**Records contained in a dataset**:

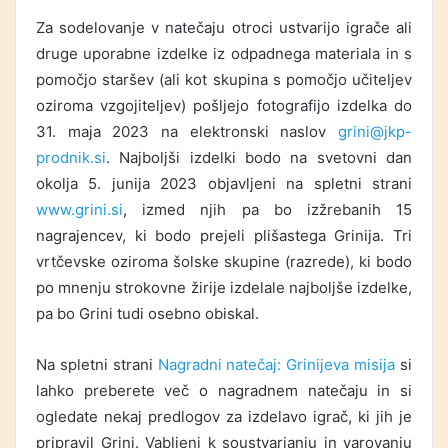
Za sodelovanje v natečaju otroci ustvarijo igrače ali
druge uporabne izdelke iz odpadnega materiala in s
pomočjo staršev (ali kot skupina s pomočjo učiteljev
oziroma vzgojiteljev) pošljejo fotografijo izdelka do
31. maja 2023 na elektronski naslov
grini@jkp-
prodnik.si
. Najboljši izdelki bodo na svetovni dan
okolja 5. junija 2023 objavljeni na spletni strani
www.grini.si
, izmed njih pa bo izžrebanih 15
nagrajencev, ki bodo prejeli plišastega Grinija. Tri
vrtčevske oziroma šolske skupine (razrede), ki bodo
po mnenju strokovne žirije izdelale najboljše izdelke,
pa bo Grini tudi osebno obiskal.
Na spletni strani
Nagradni natečaj: Grinijeva misija
si
lahko preberete več o nagradnem natečaju in si
ogledate nekaj predlogov za izdelavo igrač, ki jih je
pripravil Grini. Vabljeni k soustvarjanju in varovanju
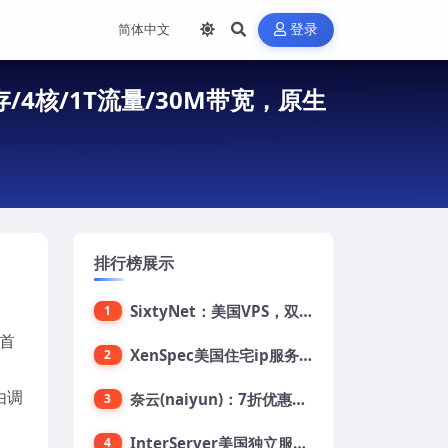
登录
存/4核/1T流量/30M带宽，原生
排行榜展示
SixtyNet：美国VPS，双ISP类住宅IP(AT&T)，CN2 GIA网络，超高DDoS防御，$14/月，2G内存/2核/40gSSD/5T流量/10Gbps带宽
1
首
XenSpec美国住宅ip服务器：美国家用ip/无限流量/10Gbps独享带宽/449美元/月起，支持支付宝
2
由调
奈云(naiyun)：7折优惠，低至34元/月，洛杉矶/香港机房，三网CN2 GIA/CUII/高防保护，解锁Chatgpt/Tiktok
3
InterServer美国独立服务器：AMD RYZEN 3600X处理器，75美元/月，送40美元
4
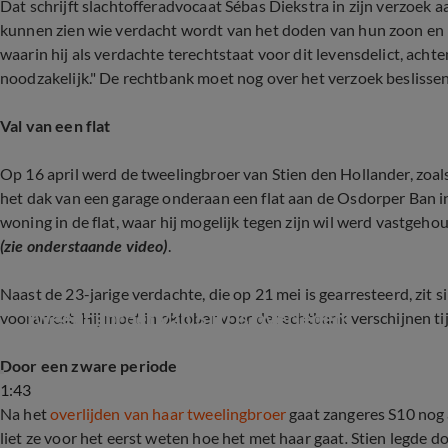
Dat schrijft slachtofferadvocaat Sébas Diekstra in zijn verzoek
kunnen zien wie verdacht wordt van het doden van hun zoon en 
waarin hij als verdachte terechtstaat voor dit levensdelict, achten
noodzakelijk." De rechtbank moet nog over het verzoek beslissen
Val van een flat
Op 16 april werd de tweelingbroer van Stien den Hollander, zo
het dak van een garage onderaan een flat aan de Osdorper Ban i
woning in de flat, waar hij mogelijk tegen zijn wil werd vastgeh
(zie onderstaande video)
.
Naast de 23-jarige verdachte, die op 21 mei is gearresteerd, zit 
Tweelingbroer van S10 is overleden
voorarrest. Hij moet in oktober voor de rechtbank verschijnen tij
Door een zware periode
1:43
Na het
overlijden van haar tweelingbroer
gaat zangeres S10 nog 
liet ze voor het eerst weten hoe het met haar gaat
.
Stien legde do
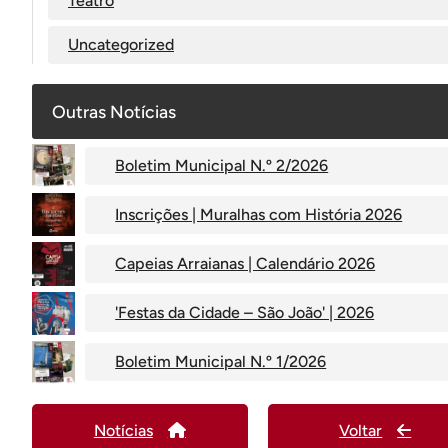
Teatro
Uncategorized
Outras Notícias
Boletim Municipal N.º 2/2026
Inscrições | Muralhas com História 2026
Capeias Arraianas | Calendário 2026
'Festas da Cidade – São João' | 2026
Boletim Municipal N.º 1/2026
Notícias
Voltar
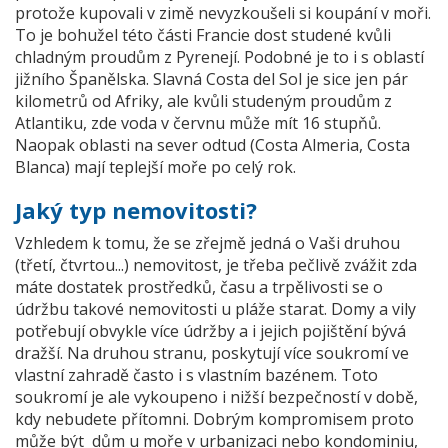
protože kupovali v zimě nevyzkoušeli si koupání v moři.
To je bohužel této části Francie dost studené kvůli
chladným proudům z Pyrenejí. Podobné je to i s oblastí
jižního Španělska. Slavná Costa del Sol je sice jen pár
kilometrů od Afriky, ale kvůli studeným proudům z
Atlantiku, zde voda v červnu může mít 16 stupňů.
Naopak oblasti na sever odtud (Costa Almeria, Costa
Blanca) mají teplejší moře po celý rok.
Jaký typ nemovitosti?
Vzhledem k tomu, že se zřejmě jedná o Vaši druhou
(třetí, čtvrtou...) nemovitost, je třeba pečlivě zvážit zda
máte dostatek prostředků, času a trpělivosti se o
údržbu takové nemovitosti u pláže starat. Domy a vily
potřebují obvykle více údržby a i jejich pojištění bývá
dražší. Na druhou stranu, poskytují více soukromí ve
vlastní zahradě často i s vlastním bazénem. Toto
soukromí je ale vykoupeno i nižší bezpečností v době,
kdy nebudete přítomni. Dobrým kompromisem proto
může být dům u moře v urbanizaci nebo kondominiu,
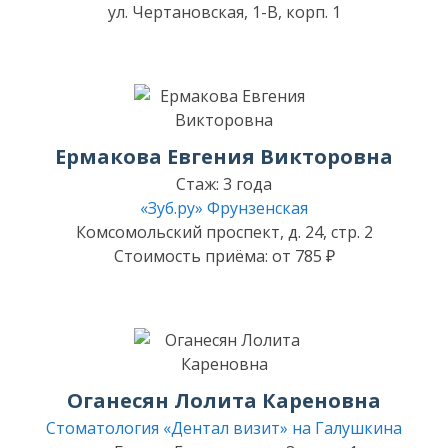
ул. Чертановская, 1-В, корп. 1
Ермакова Евгения Викторовна
Стаж: 3 года
«Зуб.ру» Фрунзенская
Комсомольский проспект, д. 24, стр. 2
Стоимость приёма: от 785 ₽
Оганесян Лолита Кареновна
Стоматология «Дентал визит» на Галушкина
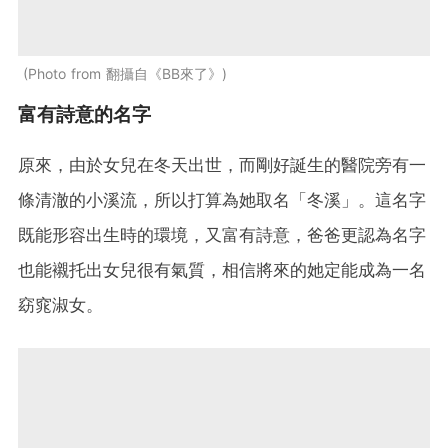
Photo from 翻攝自《BB來了》
富有詩意的名字
原來，由於女兒在冬天出世，而剛好誕生的醫院旁有一
條清澈的小溪流，所以打算為她取名「冬溪」。這名字
既能形容出生時的環境，又富有詩意，爸爸更認為名字
也能襯托出女兒很有氣質，相信將來的她定能成為一名
窈窕淑女。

**WHAT THE TASK REQUIRES**: Set down all the data again exactly as above, pictures excluded.

**RESULT OF THE TASK**:
Za sodelovanje v natečaju otroci ustvarijo igrače ali
druge uporabne izdelke iz odpadnega materiala in s
pomočjo staršev (ali kot skupina s pomočjo učiteljev
oziroma vzgojiteljev) pošljejo fotografijo izdelka do
31. maja 2023 na elektronski naslov
grini@jkp-
prodnik.si
. Najboljši izdelki bodo na svetovni dan
okolja 5. junija 2023 objavljeni na spletni strani
www.grini.si
, izmed njih pa bo izžrebanih 15
nagrajencev, ki bodo prejeli plišastega Grinija. Tri
vrtčevske oziroma šolske skupine (razrede), ki bodo
po mnenju strokovne žirije izdelale najboljše izdelke,
pa bo Grini tudi osebno obiskal.
Na spletni strani
Nagradni natečaj: Grinijeva misija
si
lahko preberete več o nagradnem natečaju in si
ogledate nekaj predlogov za izdelavo igrač, ki jih je
pripravil Grini. Vabljeni k soustvarjanju in varovanju
登录
存/4核/1T流量/30M带宽，原生
排行榜展示
SixtyNet：美国VPS，双ISP类住宅IP(AT&T)，CN2 GIA网络，超高DDoS防御，$14/月，2G内存/2核/40gSSD/5T流量/10Gbps带宽
1
首
XenSpec美国住宅ip服务器：美国家用ip/无限流量/10Gbps独享带宽/449美元/月起，支持支付宝
2
由调
奈云(naiyun)：7折优惠，低至34元/月，洛杉矶/香港机房，三网CN2 GIA/CUII/高防保护，解锁Chatgpt/Tiktok
3
InterServer美国独立服务器：AMD RYZEN 3600X处理器，75美元/月，送40美元
4
Dat schrijft slachtofferadvocaat Sébas Diekstra in zijn verzoek
kunnen zien wie verdacht wordt van het doden van hun zoon en 
waarin hij als verdachte terechtstaat voor dit levensdelict, achten
noodzakelijk." De rechtbank moet nog over het verzoek beslissen
Val van een flat
Op 16 april werd de tweelingbroer van Stien den Hollander, zo
het dak van een garage onderaan een flat aan de Osdorper Ban i
woning in de flat, waar hij mogelijk tegen zijn wil werd vastgeh
(zie onderstaande video)
.
Naast de 23-jarige verdachte, die op 21 mei is gearresteerd, zit 
Tweelingbroer van S10 is overleden
voorarrest. Hij moet in oktober voor de rechtbank verschijnen tij
Door een zware periode
1:43
Na het
overlijden van haar tweelingbroer
gaat zangeres S10 nog 
liet ze voor het eerst weten hoe het met haar gaat
.
Stien legde do
Teatro
Uncategorized
Outras Notícias
Boletim Municipal N.º 2/2026
Inscrições | Muralhas com História 2026
Capeias Arraianas | Calendário 2026
'Festas da Cidade – São João' | 2026
Boletim Municipal N.º 1/2026
Notícias
Voltar
protože kupovali v zimě nevyzkoušeli si koupání v moři.
To je bohužel této části Francie dost studené kvůli
chladným proudům z Pyrenejí. Podobné je to i s oblastí
jižního Španělska. Slavná Costa del Sol je sice jen pár
kilometrů od Afriky, ale kvůli studeným proudům z
Atlantiku, zde voda v červnu může mít 16 stupňů.
Naopak oblasti na sever odtud (Costa Almeria, Costa
Blanca) mají teplejší moře po celý rok.
Jaký typ nemovitosti?
Vzhledem k tomu, že se zřejmě jedná o Vaši druhou
(třetí, čtvrtou...) nemovitost, je třeba pečlivě zvážit zda
máte dostatek prostředků, času a trpělivosti se o
údržbu takové nemovitosti u pláže starat. Domy a vily
potřebují obvykle více údržby a i jejich pojištění bývá
dražší. Na druhou stranu, poskytují více soukromí ve
vlastní zahradě často i s vlastním bazénem. Toto
soukromí je ale vykoupeno i nižší bezpečností v době,
kdy nebudete přítomni. Dobrým kompromisem proto
může být dům u moře v urbanizaci nebo kondominiu,
ул. Чертановская, 1-В, корп. 1
Ермакова Евгения Викторовна
Стаж: 3 года
«Зуб.ру» Фрунзенская
Комсомольский проспект, д. 24, стр. 2
Стоимость приёма: от 785 ₽
Оганесян Лолита Кареновна
Стоматология «Дентал визит» на Галушкина
Photo from 翻攝自《BB來了》
富有詩意的名字
原來，由於女兒在冬天出世，而剛好誕生的醫院旁有一
條清澈的小溪流，所以打算為她取名「冬溪」。這名字
既能形容出生時的環境，又富有詩意，爸爸更認為名字
也能襯托出女兒很有氣質，相信將來的她定能成為一名
窈窕淑女。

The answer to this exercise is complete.